In particular, while https://www.example.com/
yielded a connection error, http://123.1.2.3/
worked just fine. Yes, first https then http.
Error and access logs were clean, i.e. they showed no signs of problems. Just the usual messages, that were interrupted while the site couldn't be reached.
After some investigation, a simple restart of Apache solved the problem. Unfortunately, I didn't have the chance to test if https://123.1.2.3/
worked as well, or if http://www.example.com/
was still redirected to https as usual.
So, has anyone have any idea of what happened? Before I get tired of Apache and ditch it in favor of Nginx?
Edit: Some log informations.
The last line of sslerror.log
is from 90 minutes before the problem occurred, so I guess it's not important. ssl_request.log
shows nothing interesting, too: these are the last two lines before the problem:
[28/Aug/2012:17:47:54 +0200] x.x.x.x TLSv1.1 ECDHE-RSA-AES256-SHA "GET /login HTTP/1.1" 1183
[28/Aug/2012:17:47:45 +0200] y.y.y.y TLSv1 ECDHE-RSA-AES256-SHA "POST /upf HTTP/1.1" 73
The previous lines are all the same and don't seem interesting, except 4 lines like these 30-40 seconds before the problem:
[28/Aug/2012:17:47:14 +0200] z.z.z.z TLSv1 ECDHE-RSA-AES256-SHA "-" -
These are the corrisponding lines from sslaccess.log
:
z.z.z.z - - [28/Aug/2012:17:47:14 +0200] "-" 408 -
...
x.x.x.x - - [28/Aug/2012:17:47:54 +0200] "GET /login HTTP/1.1" 200 1183
y.y.y.y - - [28/Aug/2012:17:47:45 +0200] "POST /upf HTTP/1.1" 200 73
It seems some connections timed out?
The virtual server listening on port 80 usually redirects all the connections to the https protocol, so access.log
isn't showing anything since 40 minutes before the problem. error.log
shows some warnings 4 minutes before the issue:
[Tue Aug 28 17:53:30.921034 2012] [fcgid:warn] [pid 1964:tid 1728] mod_fcgid: process 1852 graceful kill fail, sending SIGKILL
A get a lot of these warning, I guess it's normal?
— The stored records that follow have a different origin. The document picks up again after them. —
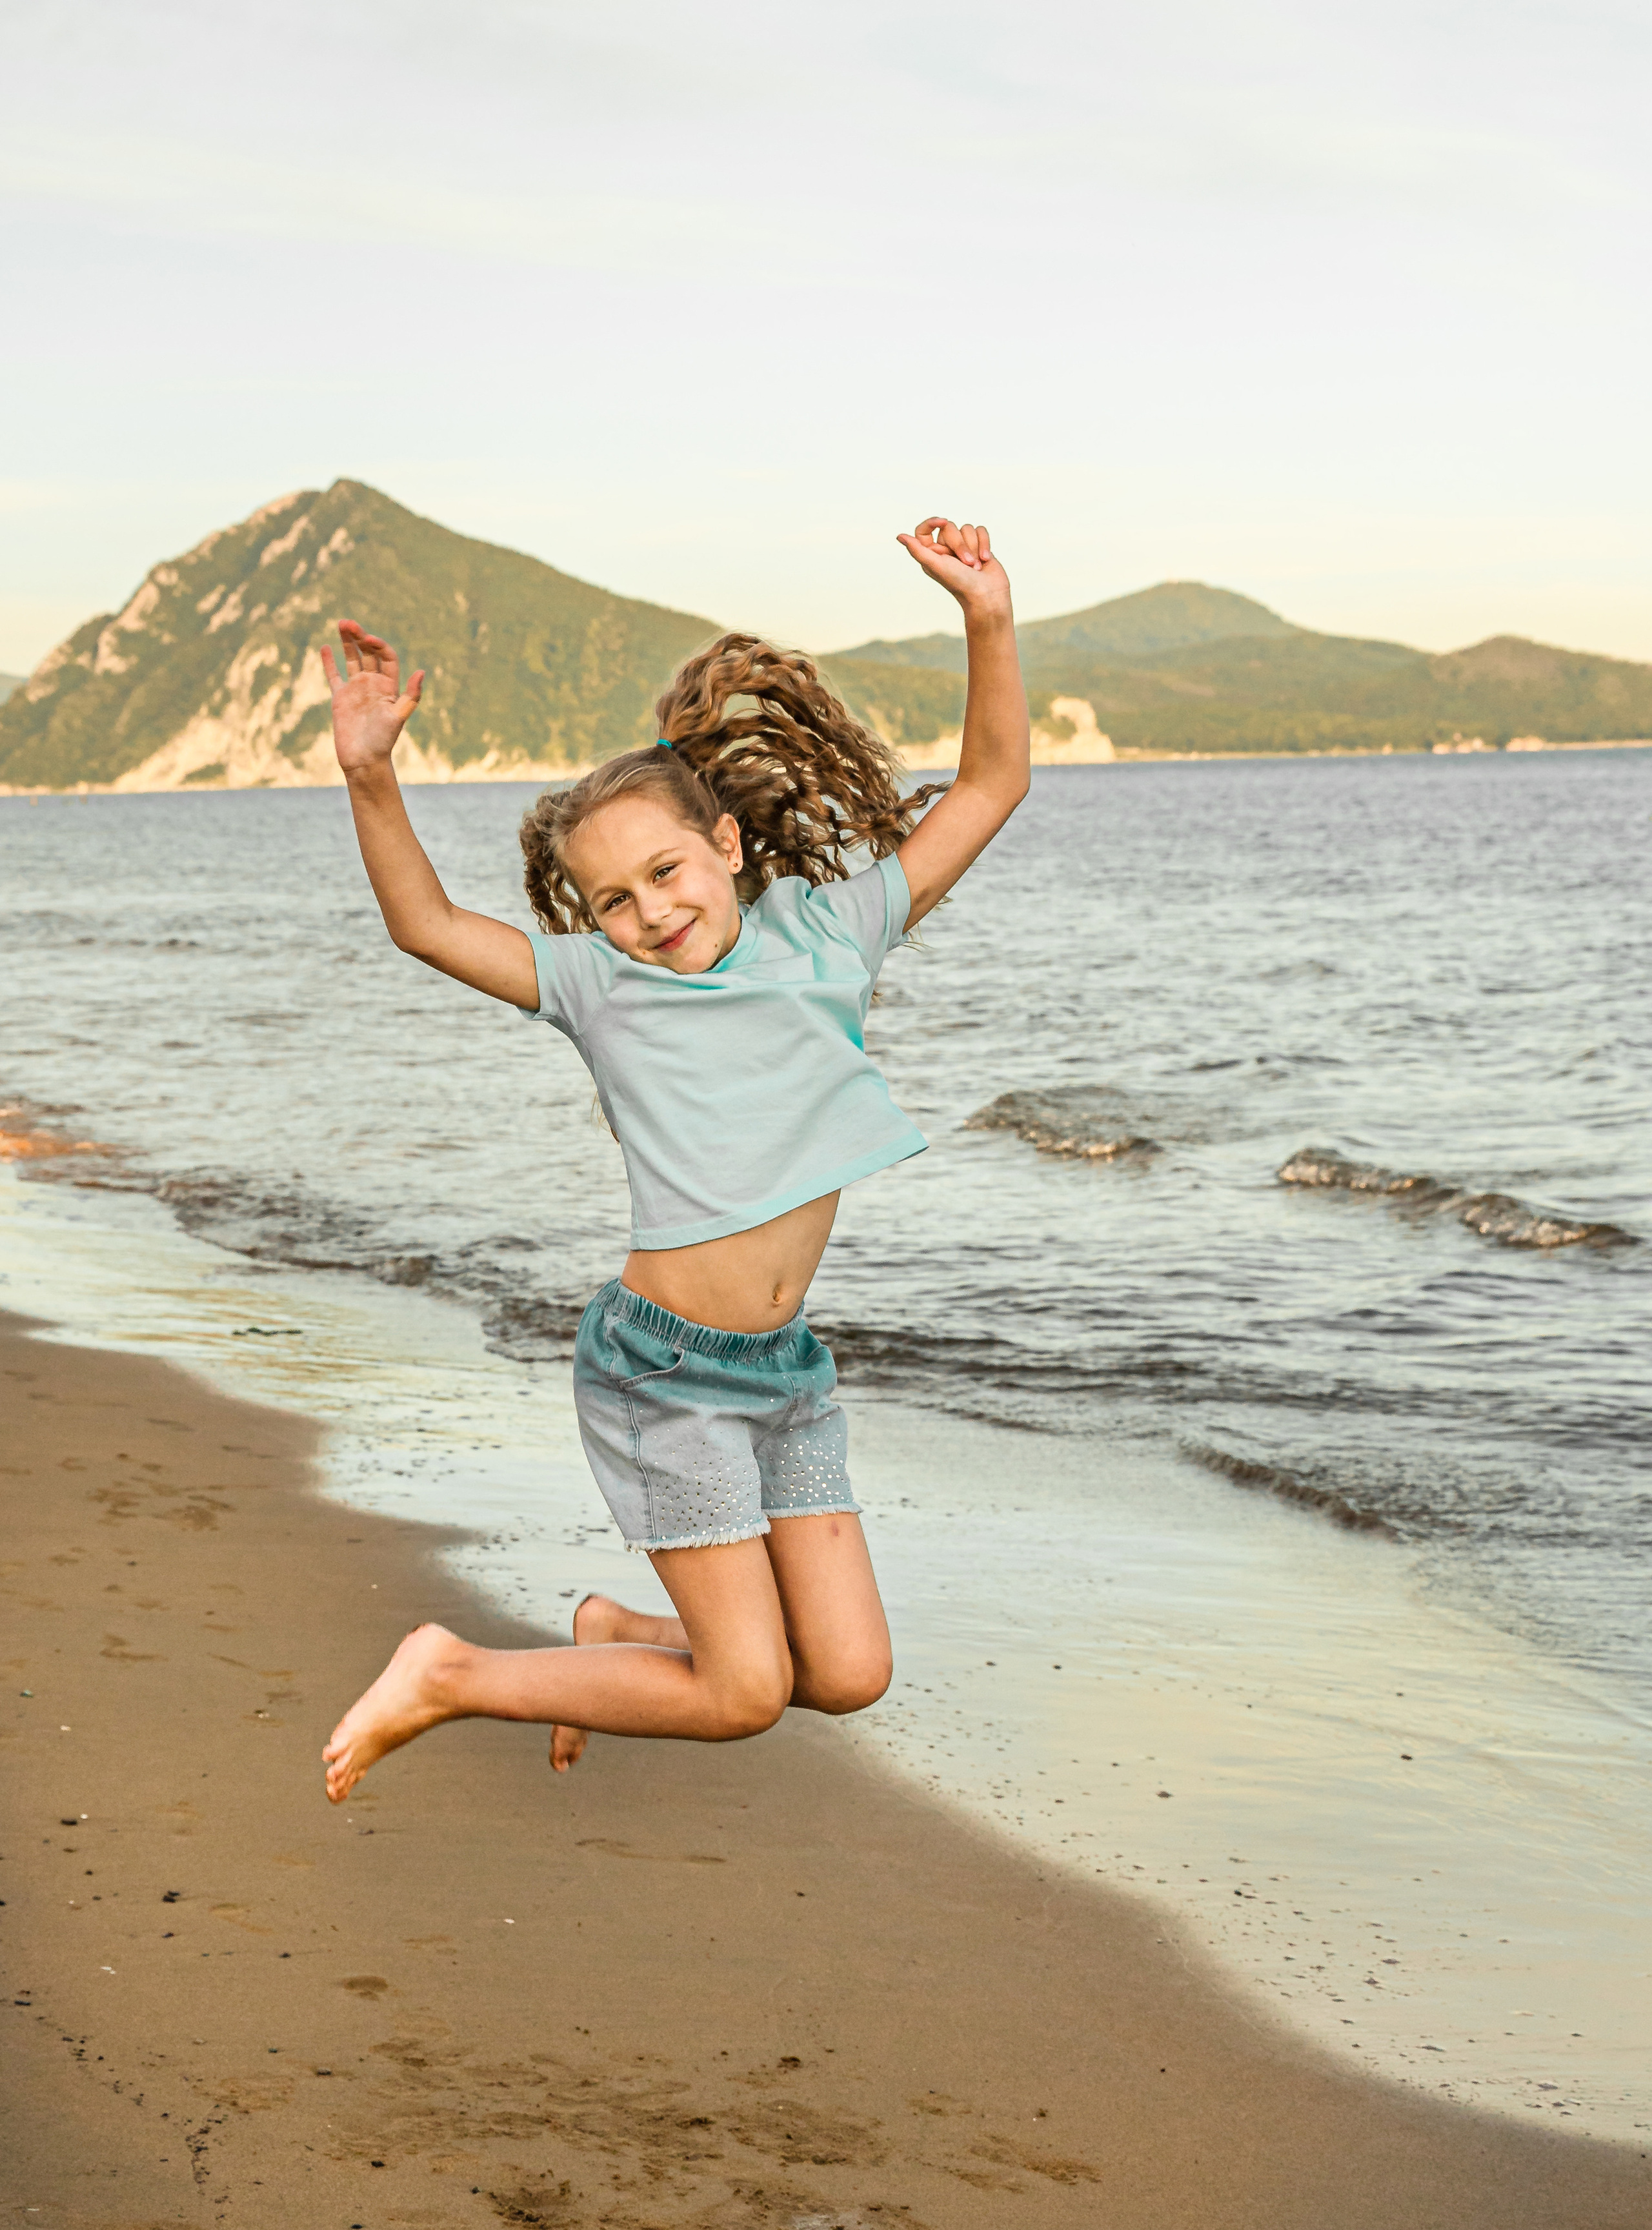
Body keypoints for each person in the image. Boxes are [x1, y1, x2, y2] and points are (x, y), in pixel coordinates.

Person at [320, 517, 1029, 1803]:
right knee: (746, 1692)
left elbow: (986, 788)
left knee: (848, 1671)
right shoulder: (600, 988)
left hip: (784, 1370)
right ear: (586, 922)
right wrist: (372, 774)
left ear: (729, 848)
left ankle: (618, 1637)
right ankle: (449, 1670)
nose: (649, 914)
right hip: (662, 1369)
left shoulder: (832, 934)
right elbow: (424, 926)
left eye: (664, 873)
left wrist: (985, 615)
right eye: (612, 902)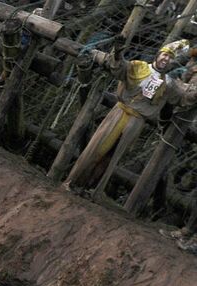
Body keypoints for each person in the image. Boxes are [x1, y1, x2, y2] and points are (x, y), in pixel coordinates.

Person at [63, 38, 197, 196]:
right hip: (119, 113)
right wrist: (118, 53)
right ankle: (73, 181)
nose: (165, 59)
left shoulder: (169, 84)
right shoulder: (138, 67)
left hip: (137, 120)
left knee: (113, 156)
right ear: (158, 55)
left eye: (170, 58)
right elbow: (119, 67)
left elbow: (185, 97)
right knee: (96, 148)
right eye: (164, 55)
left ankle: (91, 190)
This sounds like a DNS issue. When the site becomes unreachable by name you need to first ensure that the name correctly resolves to the IP address of the server. There are many ways to do this, such as performing an
nslookup
or even just aping
of the name. Only if you are indeed getting the correct address should you start looking at the Apache end of things.